I reminded Bernie that she shouldn’t be harsh on herself for having cursed God that morning. Then I sweetly reminded her that she was wise to check her blame-game right away. After she told me this: “It was dawn. I was dragging the trash can to the road just as the snow was starting to fall and said to myself, ‘Don’t allow anger to ruin your day!’”
Then she went to wake up her four grandchildren so they could start Zoom school. This was her four kids, ages 8 to 18, that their mother left behind for Bernie to raise alone after her daughter tragically got killed in an automobile crash some years before the pandemic.
By the end of our conversation just now, Bernie and I were laughing, our tears dried. Together, we told each other how special we felt to have each other as a friend. How blessed that cell phones and computers are available at this time, in this era. Without the internet, a “good” thing, her kids could not continue schooling via Zoom, this new technology on the Res, a direct result of the coronavirus, the “bad” thing that was striking the entire world. (On the Acoma Res, there were very few computers or WiFi in people’s individual homes, which suddenly changed last March when the pandemic and strict lockdown began.)
Remember, and Choose
We reminded each other how each time something horrible happens, we have the opportunity to remember something wonderful that’s happening, somewhere.
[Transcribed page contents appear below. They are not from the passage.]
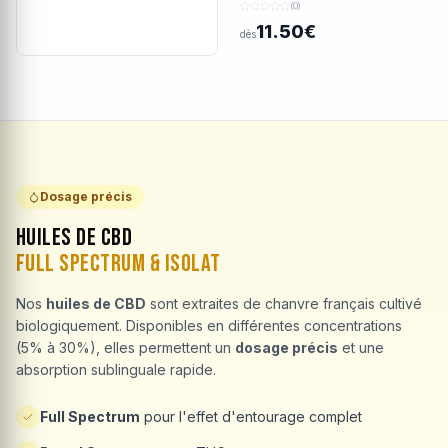
(0)
11.50€
dès
Dosage précis
Huiles de CBD
Full Spectrum & Isolat
Nos
huiles de CBD
sont extraites de chanvre français cultivé
biologiquement. Disponibles en différentes concentrations
(5% à 30%), elles permettent un
dosage précis
et une
absorption sublinguale rapide.
Full Spectrum
pour l'effet d'entourage complet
That’s our choice. To remember, and then to choose. For each so-called “bad” thing that happens, there is an equal and opposite “good” thing, also. It’s simply a matter of each of us remembering, and choosing to focus on that goodness, that Light, of wonder, of hope and beauty that surrounds us. If we but choose to “see” and “feel” it.
The sky above that gently lets its snowflakes fall upon the quiet earth, out there in Sky City, New Mexico. The regular heartbeat rhythm of the Atlantic’s drumming on our sandy shores, here in St. Augustine, Florida.
We get to choose our own happiness, or our own misery, each moment of our lives.